The mission was suicidal because the terrain was open, dotted with landmines and the bodies of dead Russian soldiers, while Ukrainians were firing machineguns and flew drones above them.
“I ran and ran and saw we were being shot at,” he said. “Me and my commander decided to surrender voluntarily instead of dying for nothing.”
They detached their assault rifles’ magazines, raised their hands and yelled they were surrendering.
What followed was “a calm feeling, beautiful”, he said. “They fed us, let us have a smoke, gave us food and water and even cake.”
Now, Salohidinov hopes to return to Tajikistan and panics at the thought of being made part of a prisoner swap – these have taken place several times each year – and returning to Russia because he would be sent back to the front line.
Tajikistan and other Central Asian nations have never endorsed Russia’s war in Ukraine, but nor have they openly criticised it.
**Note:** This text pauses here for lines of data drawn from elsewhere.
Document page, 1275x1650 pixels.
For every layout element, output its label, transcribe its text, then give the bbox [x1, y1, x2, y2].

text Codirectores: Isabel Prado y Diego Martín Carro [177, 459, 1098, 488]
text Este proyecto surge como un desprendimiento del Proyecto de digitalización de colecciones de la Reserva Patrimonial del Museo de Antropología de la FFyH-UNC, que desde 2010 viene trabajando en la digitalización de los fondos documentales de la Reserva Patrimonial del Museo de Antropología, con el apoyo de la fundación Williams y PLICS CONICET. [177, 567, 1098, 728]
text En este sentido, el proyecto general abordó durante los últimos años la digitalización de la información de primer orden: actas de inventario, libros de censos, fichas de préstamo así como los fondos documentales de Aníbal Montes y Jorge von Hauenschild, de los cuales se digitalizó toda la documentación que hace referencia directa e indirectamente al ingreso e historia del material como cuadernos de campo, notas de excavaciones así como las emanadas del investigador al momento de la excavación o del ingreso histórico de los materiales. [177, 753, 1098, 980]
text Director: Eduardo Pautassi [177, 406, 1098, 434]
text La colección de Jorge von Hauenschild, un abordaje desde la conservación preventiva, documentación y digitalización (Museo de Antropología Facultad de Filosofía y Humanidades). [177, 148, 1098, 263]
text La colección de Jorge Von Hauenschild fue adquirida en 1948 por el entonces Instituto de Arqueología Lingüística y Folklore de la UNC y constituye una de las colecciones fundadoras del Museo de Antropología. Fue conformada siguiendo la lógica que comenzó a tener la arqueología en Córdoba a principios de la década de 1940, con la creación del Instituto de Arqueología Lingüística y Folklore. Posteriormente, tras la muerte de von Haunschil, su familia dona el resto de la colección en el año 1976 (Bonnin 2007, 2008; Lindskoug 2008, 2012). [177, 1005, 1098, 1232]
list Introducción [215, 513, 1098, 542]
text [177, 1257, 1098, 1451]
In August 2025, Tajikistan’s Prosecutor General Habibullo Vohidzoda declared that no Tajik national would be charged for fighting in Ukraine.
So, what Salohidinov needs right now is an extradition request.
“I’m even glad that I got captured, because I’m not fighting anyone now, not risking anything,” he said. “I’ll even say thanks to Ukraine for taking me prisoner.”
The Tajik embassy in Kyiv did not respond to Al Jazeera’s request for comment.